How did corn, beans and tobacco come to the Indians of the US? We used to think they came from Native Americans who brought them back from their trips across the border into Mexico. But if a recent archaeological find in Georgia proves to be a Mayan ruin, it could be that the Maya brought their agricultural products with them, and that their range northward was far more extensive than previously believed.
Archaeologists have long assumed that the Mayan culture never extended into north America. It was thought that the Southeastern mound-builder cultures were an isolated development, but if the Maya were present in Georgia prior to and during the appearance of mound builder culture, their influence might have been far stronger than previously believed. The Creeks, Alabamas, Natchez, Chitimachas and Choctaws have always claimed that they migrated from the south, but archaeologists have insisted that all Indians arrived in North America by walking across the land bridge that once stretched from Siberia. However, recent DNA evidence has proved that the tribal traditions were accurate.
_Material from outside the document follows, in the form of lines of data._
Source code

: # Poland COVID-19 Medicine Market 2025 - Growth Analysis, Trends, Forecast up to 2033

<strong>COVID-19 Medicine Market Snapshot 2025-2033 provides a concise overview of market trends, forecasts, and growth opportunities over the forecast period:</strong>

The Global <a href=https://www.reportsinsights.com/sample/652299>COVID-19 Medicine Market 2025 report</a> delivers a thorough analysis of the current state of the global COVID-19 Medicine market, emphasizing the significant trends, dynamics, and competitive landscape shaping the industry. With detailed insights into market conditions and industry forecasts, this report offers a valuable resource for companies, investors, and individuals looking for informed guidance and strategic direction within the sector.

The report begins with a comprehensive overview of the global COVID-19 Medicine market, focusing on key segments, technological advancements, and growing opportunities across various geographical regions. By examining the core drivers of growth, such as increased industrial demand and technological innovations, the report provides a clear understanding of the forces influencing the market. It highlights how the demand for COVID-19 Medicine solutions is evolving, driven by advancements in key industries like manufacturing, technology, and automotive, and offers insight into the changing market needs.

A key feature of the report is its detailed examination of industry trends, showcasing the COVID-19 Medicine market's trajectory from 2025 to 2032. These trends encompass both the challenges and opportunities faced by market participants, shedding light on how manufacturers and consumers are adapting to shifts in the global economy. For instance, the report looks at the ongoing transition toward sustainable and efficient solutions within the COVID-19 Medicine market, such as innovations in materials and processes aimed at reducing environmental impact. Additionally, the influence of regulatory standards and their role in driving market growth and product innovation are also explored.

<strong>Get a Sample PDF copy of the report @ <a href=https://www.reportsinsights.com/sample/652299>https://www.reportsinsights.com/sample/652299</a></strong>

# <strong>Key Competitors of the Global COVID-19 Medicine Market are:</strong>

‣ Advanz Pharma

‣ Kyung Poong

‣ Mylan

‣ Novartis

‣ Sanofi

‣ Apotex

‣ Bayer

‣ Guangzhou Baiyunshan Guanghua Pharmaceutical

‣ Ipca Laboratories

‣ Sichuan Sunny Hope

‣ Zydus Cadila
Mayans may have migrated north due to war, volcanic activity in central Mexico and drought. Mysterious ruins were found in the state of Georgia almost 300 years ago. When Europeans first settled the Georgia Mountains in the early 1800s, they observed hundreds of these ruins, consisting of fort-like circular structures, walls and pyramid-shaped mounds covered in stones. Many of these were destroyed when highways were built and farms were created. Only recently has the state done anything to preserve the ones that are left.
There's even more evidence in the fact that the languages of the Creek Indians contain many Mesoamerican words. When missionaries arrived in the area in the 1820s, they discovered a Cherokee village called "Itsa-ye," which they thought meant "brass," so the village is today known as "Brasstown." But what the name really meant was "Place of the Itza (Maya)."